Friday, October 11, 2013

E.B. White's New York Part Two

“There are roughly three New Yorks. There is, first, the New York of the man or woman who was born there, who takes the city for granted and accepts its size, its turbulence as natural and inevitable. Second, there is the New York of the commuter--the city that is devoured by locusts each day and spat out each night. Third, there is New York of the person who was born somewhere else and came to New York in quest of something. Of these trembling cities the greatest is the last--the city of final destination, the city that is a goal. It is this third city that accounts for New York’s high strung disposition, its poetical deportment, its dedication to the arts, and its incomparable achievements. Commuters give the city its tidal restlessness, natives give it solidity and continuity, but the settlers give it passion. And whether it is a farmer arriving from a small town in Mississippi to escape the indignity of being observed by her neighbors, or a boy arriving from the Corn Belt with a manuscript in his suitcase and a pain in his heart, it makes no difference: each embraces New York with the intense excitement of first love, each absorbs New York with the fresh yes of an adventurer, each generates heat and light to dwarf the Consolidated Edison Company. . . .” – E.B. White





Would you consider yourself a native or someone who came here on a quest?

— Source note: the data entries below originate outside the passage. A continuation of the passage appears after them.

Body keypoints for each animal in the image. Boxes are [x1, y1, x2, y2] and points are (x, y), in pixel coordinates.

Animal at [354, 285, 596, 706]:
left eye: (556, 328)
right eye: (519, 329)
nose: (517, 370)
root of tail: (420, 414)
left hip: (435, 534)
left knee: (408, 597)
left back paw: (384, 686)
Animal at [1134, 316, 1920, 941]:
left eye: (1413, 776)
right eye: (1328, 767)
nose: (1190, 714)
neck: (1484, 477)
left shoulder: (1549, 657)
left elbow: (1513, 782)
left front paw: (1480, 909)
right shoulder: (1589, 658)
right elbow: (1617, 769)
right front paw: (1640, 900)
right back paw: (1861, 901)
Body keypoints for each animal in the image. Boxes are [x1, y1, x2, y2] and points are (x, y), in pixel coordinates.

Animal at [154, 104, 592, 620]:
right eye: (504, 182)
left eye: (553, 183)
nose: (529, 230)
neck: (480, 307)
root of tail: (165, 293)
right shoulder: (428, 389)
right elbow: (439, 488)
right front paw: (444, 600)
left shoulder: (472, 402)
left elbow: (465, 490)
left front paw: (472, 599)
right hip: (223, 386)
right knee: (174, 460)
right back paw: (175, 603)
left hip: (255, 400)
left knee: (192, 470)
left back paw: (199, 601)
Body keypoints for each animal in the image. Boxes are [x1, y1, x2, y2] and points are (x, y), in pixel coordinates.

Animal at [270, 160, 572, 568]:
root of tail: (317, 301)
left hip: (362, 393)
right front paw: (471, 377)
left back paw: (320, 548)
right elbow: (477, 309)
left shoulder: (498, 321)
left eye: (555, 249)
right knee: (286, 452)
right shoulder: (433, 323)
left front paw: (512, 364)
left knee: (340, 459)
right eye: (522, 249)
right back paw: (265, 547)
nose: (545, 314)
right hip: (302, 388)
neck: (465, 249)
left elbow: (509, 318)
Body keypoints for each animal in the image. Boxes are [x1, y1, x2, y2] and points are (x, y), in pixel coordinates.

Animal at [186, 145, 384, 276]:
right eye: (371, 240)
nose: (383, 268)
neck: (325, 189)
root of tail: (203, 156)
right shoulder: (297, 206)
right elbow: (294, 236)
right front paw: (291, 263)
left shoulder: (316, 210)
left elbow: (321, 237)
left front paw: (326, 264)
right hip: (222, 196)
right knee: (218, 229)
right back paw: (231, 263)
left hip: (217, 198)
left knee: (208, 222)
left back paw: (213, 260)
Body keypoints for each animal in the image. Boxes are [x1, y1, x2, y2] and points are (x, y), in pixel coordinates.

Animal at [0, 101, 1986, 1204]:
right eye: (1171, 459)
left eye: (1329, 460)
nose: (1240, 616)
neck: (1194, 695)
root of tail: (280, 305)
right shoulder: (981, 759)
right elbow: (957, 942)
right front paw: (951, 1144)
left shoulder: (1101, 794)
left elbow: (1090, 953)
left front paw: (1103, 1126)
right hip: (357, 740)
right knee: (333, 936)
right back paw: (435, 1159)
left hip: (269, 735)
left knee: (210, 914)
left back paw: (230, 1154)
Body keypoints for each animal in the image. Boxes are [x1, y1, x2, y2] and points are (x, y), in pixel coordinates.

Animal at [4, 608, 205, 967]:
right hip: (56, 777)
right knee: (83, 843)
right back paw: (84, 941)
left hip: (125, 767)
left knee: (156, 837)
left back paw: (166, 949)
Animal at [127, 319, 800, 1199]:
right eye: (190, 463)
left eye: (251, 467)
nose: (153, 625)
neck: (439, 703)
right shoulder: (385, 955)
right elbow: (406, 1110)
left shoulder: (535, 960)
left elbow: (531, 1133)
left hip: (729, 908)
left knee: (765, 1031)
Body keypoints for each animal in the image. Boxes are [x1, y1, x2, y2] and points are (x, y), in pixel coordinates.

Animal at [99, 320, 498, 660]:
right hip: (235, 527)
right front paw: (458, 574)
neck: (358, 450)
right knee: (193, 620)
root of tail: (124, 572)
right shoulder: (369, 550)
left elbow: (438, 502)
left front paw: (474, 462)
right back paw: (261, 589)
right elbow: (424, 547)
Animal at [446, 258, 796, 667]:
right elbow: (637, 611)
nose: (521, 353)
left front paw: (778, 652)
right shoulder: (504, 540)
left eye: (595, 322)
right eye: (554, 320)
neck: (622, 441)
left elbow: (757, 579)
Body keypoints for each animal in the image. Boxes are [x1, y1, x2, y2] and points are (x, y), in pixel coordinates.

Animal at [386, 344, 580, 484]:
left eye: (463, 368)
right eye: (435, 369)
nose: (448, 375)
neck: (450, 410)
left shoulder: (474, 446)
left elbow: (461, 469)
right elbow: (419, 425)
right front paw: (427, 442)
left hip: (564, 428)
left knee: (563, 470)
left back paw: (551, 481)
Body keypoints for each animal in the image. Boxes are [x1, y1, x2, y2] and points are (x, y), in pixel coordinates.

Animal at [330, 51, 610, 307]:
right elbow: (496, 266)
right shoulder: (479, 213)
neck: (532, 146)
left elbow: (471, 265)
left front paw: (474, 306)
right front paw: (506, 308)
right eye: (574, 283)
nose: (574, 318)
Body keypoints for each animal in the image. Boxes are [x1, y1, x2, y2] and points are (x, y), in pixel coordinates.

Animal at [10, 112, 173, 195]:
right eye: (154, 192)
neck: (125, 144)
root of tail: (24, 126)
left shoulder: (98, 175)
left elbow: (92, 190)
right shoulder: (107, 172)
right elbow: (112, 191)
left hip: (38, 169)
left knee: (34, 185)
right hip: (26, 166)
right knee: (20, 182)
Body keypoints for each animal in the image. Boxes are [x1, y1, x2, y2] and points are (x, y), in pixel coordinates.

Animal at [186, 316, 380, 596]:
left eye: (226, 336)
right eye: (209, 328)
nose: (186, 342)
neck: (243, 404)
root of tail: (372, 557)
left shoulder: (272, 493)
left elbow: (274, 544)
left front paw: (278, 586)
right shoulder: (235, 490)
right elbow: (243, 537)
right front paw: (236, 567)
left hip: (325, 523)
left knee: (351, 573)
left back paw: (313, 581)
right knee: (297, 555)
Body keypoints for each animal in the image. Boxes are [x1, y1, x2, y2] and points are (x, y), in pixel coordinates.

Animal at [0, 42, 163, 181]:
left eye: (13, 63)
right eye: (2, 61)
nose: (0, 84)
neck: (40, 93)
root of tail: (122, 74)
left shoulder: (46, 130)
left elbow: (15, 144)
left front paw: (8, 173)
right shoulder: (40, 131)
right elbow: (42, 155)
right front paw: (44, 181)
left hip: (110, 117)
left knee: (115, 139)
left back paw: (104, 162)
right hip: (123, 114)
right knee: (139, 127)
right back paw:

Norma Friedland: Well I’m not a native, I’m a New Englander but I did come on a quest. And every dream I ever had was more than fulfilled. New York was magical. We were free on the streets, we were not afraid. When I was little and we would come on vacation to visit my family, my little sister and I could walk by ourselves in our shorts and go to the playground and play all day and never worry about anybody behaving in a way that was inappropriate. It was paradise. It was exciting. One of the major excitements, when my aunt and uncle would go out in the evening, we weren’t allowed to open the door…Except when the newspapers were delivered at ten o’clock at night. The Daily News and The Mirror were delivered, a thrill beyond explanation. I came from a very small town, everything closed down at six p.m. which was fine because our days were full but nothing ever closed down in New York. You could not ask for a more thrilling, exciting, beautiful, generous, intellectually…It excited a curiosity and an understanding that I grew into.